The bûche de Noël- seldom baked, often enjoyed. I love cake but there is a level of labor that generally excludes me from making a particular recipe and instead sends me straight to one of my local bakeries.
If there is one thing that I took away from making this cake it’s how glorious homemade marshmallow frosting is. I could swear that I’ve made it before but I can’t quite place my finger on when. It could be that I have it mixed up with some childhood memories. We had some really wonderful neighbors across the street: Steve and Nancy. Steve’s favorite cake was devil’s food with marshmallow frosting. Ever year on Steve’s birthday Nancy would ask to borrow my mother’s double boiler pan and I knew that later on we would all be across the street enjoying some really delicious cake.
Why has marshmallow frosting fallen out of fashion? This stuff is wonderful. Light, pillowy with the most pleasing gooey texture. The version for this cake was flavored with vanilla and mine happens to be made with bourbon which was an extra flavor bonus in this recipe. Buche de Noel’s are quite a project and this recipe can be broken down into four parts: praline, cake, filling and icing.
The praline is pretty spectacular all on it’s own. I made two versions due to some potential nut allergies, one with pecans (per the recipe) and one with almonds.
The trick with the praline is to watch the sugar like a hawk and trust your nose. The second you smell a strong caramel scent pull your pan off the heat. This was fab in the cake and was also great to steal little pieces and eat. I would recommend making this a day ahead since their are so many steps to this cake.
The cake consists of a whipped egg and sugar concoction with some carefully added flour, cornstarch, spices and butter. Simple ingredients but a bit of a complicated process.
My first attempt fell a little flat (although the cake was still useable and tasty). My second was much better after I added one dollop of batter to the butter and mixed and then continued to add a few little dollops and mix until I felt it was pretty airy. This helped immensely and kept my batter light and airy while I mixed in the butter.
One the cake is golden and springy you dump it onto a towel coated in powdered sugar, sprinkle some powdered sugar on top and pre-roll the cake and let it cool. Sounds tough but probably the most fun I had with this outside the frosting. Plus the smell of fresh cake is always heavenly.

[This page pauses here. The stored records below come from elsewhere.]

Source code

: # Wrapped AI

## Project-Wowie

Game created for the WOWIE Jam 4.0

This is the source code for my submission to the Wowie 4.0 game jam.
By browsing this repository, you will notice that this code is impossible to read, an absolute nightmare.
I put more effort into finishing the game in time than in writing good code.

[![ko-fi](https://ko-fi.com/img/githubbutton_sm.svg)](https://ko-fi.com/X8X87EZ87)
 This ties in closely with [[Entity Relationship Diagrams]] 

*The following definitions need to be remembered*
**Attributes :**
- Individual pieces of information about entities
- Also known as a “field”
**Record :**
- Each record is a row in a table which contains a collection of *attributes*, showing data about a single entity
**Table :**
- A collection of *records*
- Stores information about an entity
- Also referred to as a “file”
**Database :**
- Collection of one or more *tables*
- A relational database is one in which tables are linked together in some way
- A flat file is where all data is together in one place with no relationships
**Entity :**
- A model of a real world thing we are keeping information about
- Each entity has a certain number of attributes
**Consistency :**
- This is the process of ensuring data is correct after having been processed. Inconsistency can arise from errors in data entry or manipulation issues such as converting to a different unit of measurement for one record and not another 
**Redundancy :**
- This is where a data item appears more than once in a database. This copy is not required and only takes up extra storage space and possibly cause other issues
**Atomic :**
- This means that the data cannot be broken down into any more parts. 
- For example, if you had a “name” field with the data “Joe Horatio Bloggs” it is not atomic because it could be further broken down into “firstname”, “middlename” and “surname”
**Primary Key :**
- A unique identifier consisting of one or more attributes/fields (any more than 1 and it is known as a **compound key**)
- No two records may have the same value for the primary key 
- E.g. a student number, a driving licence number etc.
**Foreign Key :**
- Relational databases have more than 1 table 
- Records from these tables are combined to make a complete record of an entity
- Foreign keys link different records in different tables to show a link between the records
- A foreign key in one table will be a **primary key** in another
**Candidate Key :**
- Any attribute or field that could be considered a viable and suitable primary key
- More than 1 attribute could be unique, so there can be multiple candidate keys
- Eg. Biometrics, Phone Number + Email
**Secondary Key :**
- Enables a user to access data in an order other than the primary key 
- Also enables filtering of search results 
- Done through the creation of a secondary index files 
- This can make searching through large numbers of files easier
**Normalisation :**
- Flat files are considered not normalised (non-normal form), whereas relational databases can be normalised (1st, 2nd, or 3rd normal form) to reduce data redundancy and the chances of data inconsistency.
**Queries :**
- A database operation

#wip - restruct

While the cake cools in it’s dishtowel blanket you can make the filling. A simple combo of cream cheese and butter with spices and then some of the praline that’s been finely chopped. While this was an excellent cake filler I suspect it might also lend itself to make the best bagel ever.

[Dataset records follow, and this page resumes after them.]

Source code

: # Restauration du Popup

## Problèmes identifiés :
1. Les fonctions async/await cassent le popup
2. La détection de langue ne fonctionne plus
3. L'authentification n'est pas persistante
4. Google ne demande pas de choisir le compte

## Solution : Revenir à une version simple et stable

Once the cake is cooled and the filling is pliable it’s time to fill and assemble the cake and get it ready for frosting. The cake will probably crack, mine definitely did, but it doesn’t matter. Keep rolling up till you have your log and pop it in the fridge.
The frosting written for a single cake generously frosted both cakes and left some to spare for snacking. I’m not sure why the recipe was written to generate so much frosting but I’m not really complaining about it either. I used 100% organic boxed egg whites because my chickens don’t produce a lot of eggs this time of year and I knew I couldn’t be bothered to fiddle with recipes for the yolks. I had no trouble with the whites from the carton and wouldn’t hesitate to go that route again.
The recipe uses temperature and the use of a candy thermometer to combine whipped egg whites with boiled sugar, water and cream of tarter. While I utilized this technique you could easily go old-fashioned with this one and use a water test. When your sugar gets to the soft ball stage pull it off the stove, pour it into your stiff egg whites with some vanilla and beat till room temp. As you beat the sugar in you’ll notice the frosting start to gain volume and change texture.
Ridiculously tasty and light don’t be afraid to try this on other cakes. I found myself hankering for a little bit of devil’s food cake to snack with the extra.
To finish this up the frosting is applied and topped with the rest of the praline. While this isn’t simple to make I like the simple look of the final product. Quite elegant and almost regal but still homey and accessible.
While I probably won’t tackle anything this complex in the near future this was fun to make and tasted great. A good balance of rich filling and airy frosting with fragrant spices and crunchy praline makes for a pretty great cake.